* _WHAT NEEDS TO BE DONE_:
Where a line below carries the word "item", include it in the count, then give the count alone.

* _INFORMATION_:
▶
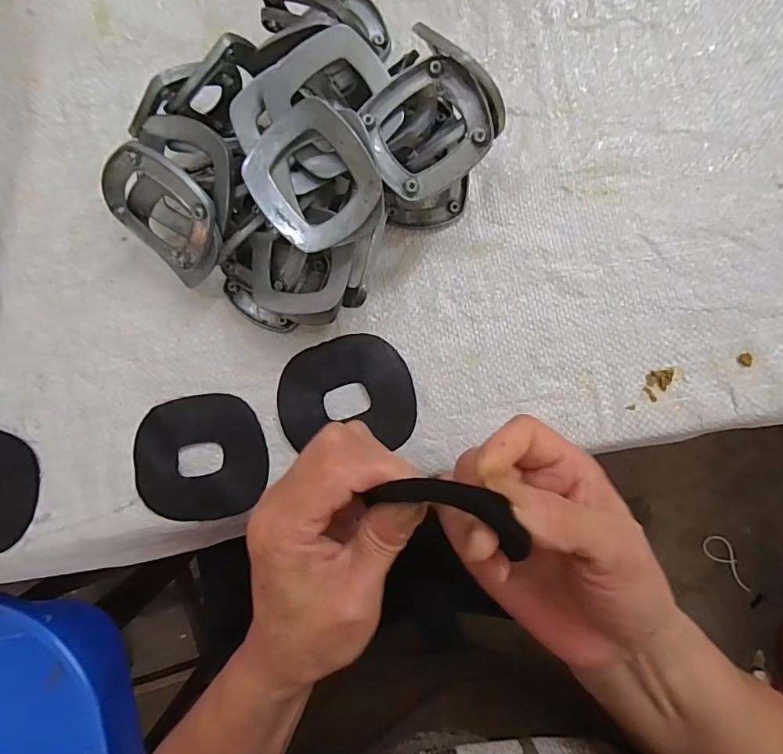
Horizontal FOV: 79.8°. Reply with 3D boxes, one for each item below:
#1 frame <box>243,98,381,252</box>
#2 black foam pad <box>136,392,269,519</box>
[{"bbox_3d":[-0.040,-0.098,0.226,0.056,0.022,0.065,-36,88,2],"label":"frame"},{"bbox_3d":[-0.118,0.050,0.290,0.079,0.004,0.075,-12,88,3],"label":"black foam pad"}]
◀
▶
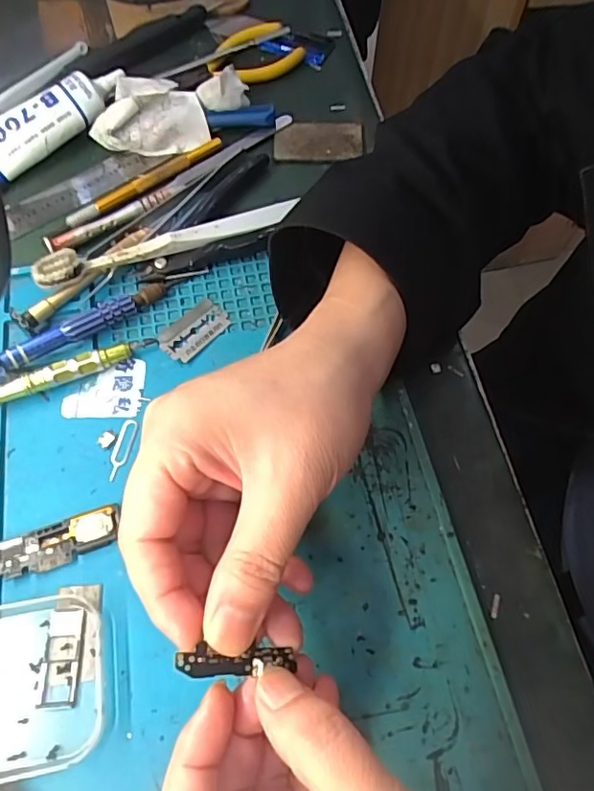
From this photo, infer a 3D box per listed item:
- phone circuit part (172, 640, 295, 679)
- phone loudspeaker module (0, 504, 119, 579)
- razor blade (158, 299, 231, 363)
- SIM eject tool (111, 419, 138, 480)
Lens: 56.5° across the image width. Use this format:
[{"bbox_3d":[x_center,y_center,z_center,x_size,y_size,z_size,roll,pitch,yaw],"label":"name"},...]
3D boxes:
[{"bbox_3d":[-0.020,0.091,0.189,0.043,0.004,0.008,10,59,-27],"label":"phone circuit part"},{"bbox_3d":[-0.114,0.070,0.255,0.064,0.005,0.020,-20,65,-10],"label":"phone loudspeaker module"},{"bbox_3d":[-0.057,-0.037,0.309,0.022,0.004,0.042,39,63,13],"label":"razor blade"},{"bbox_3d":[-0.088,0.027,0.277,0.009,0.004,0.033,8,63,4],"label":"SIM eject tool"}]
◀
* _RESPONSE FOR THIS EXERCISE_:
2